Des problèmes ont été identifiés concernant la qualité des soins, tels que le faible recours au dépistage, les lacunes dans l’initiation au traitement antirétroviral, les taux de rétention insuffisants et la mauvaise adhésion au traitement du VIH. La pandémie de COVID-19 a également eu un impact négatif sur la couverture en traitement ARV chez les femmes enceintes et allaitantes. En 2021, plus de 75 000 enfants ont ainsi contracté le VIH car leurs mères n’avaient pu être diagnostiquées et entamer un traitement pendant leur grossesse.
Par ailleurs, selon l’UNICEF, le pourcentage d’enfants âgés de 0 à 4 ans vivant avec le VIH et ne bénéficiant pas de traitements antirétroviraux a augmenté au cours des sept dernières années, pour atteindre 72 % en 2021, soit un niveau aussi élevé qu’en 2012 pourtant, de l’avis de l’ONUSIDA, de nouvelles technologies de dépistage et des options de traitement pédiatrique plus efficaces et abordables sont de plus en plus disponibles. Il s’agit notamment du dépistage précoce par le biais de tests sur le lieu des soins et de l’auto-dépistage du VIH en vue de diagnostiquer plus tôt les enfants exposés au virus.
Pour ce qui est des options de traitement pédiatrique, des traitements spécifiques pour les enfants ont été approuvés, ils sont mieux tolérés et plus efficaces. De plus, leur coût est devenu plus abordable. Il est en outre essentiel d’assurer une surveillance étroite des enfants sous traitement antirétroviral, en ajustant périodiquement les doses en fonction du poids, et de veiller au respect des rendez-vous médicaux .

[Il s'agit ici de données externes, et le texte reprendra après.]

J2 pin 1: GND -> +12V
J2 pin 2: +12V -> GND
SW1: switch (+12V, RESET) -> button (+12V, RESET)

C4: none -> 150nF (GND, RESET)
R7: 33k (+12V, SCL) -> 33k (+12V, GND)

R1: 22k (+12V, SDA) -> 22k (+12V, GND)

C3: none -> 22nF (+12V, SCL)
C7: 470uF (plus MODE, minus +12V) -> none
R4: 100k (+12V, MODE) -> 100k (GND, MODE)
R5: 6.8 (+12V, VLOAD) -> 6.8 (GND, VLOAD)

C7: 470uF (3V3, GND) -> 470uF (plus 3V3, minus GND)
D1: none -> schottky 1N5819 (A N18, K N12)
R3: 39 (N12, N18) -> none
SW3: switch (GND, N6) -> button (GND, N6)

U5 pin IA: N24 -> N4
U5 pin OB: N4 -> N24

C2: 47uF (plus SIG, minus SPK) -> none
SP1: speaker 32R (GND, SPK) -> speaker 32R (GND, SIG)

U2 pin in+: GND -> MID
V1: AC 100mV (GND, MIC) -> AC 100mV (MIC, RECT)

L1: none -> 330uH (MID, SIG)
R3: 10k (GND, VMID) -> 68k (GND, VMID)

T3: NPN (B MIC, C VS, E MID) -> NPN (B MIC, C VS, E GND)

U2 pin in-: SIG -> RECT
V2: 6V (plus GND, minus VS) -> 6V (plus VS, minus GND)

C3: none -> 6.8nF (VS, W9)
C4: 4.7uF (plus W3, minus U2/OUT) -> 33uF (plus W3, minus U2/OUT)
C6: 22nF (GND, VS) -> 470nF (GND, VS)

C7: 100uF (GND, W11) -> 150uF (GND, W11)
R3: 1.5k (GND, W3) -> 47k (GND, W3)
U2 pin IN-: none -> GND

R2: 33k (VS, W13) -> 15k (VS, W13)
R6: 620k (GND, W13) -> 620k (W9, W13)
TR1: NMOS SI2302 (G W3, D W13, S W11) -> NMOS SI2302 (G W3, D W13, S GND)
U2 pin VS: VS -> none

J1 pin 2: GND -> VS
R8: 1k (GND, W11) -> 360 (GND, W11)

En termes d’innovation, le développement d’antirétroviraux injectables d’action prolongée ouvre de nouvelles possibilités en traitement curatif ou préventif. Cependant, leurs modalités de prescription et de surveillance doivent être précisées.
Pour l’ONU, l’une des priorités pour les cinq prochaines années est d’étendre le dépistage familial et domestique fondé sur les droits et d’optimiser le traitement pédiatrique afin de diagnostiquer ces enfants, de les mettre sous traitement et de les maintenir dans un parcours de soins à vie.
La prévention de nouvelles infections à VIH chez les femmes enceintes et allaitantes revêt également une importance capitale dans l’élimination du VIH pédiatrique. Bas du formulaire
Pour cette raison, l’ONUSIDA entend mener trois actions nécessaires pour mettre fin aux nouvelles infections à VIH chez les enfants dans les pays ciblés.
Les communautés doivent être impliquées de manière impérative en tant que partenaires essentiels dans la lutte contre le sida chez les enfants. Leur implication active permettra de concevoir des interventions plus efficaces et durables en raison de leur connaissance intime des besoins locaux et de leur résilience entre autres. A ce sujet, le rapport de la Journée mondiale de lutte contre le sida 2023 publié par ONUSIDA met en lumière le rôle essentiel joué par les communautés dans la lutte contre le sida, et lance un appel à l’action aux décideurs en vue de les encourager à apporter un soutien total au travail vital des communautés.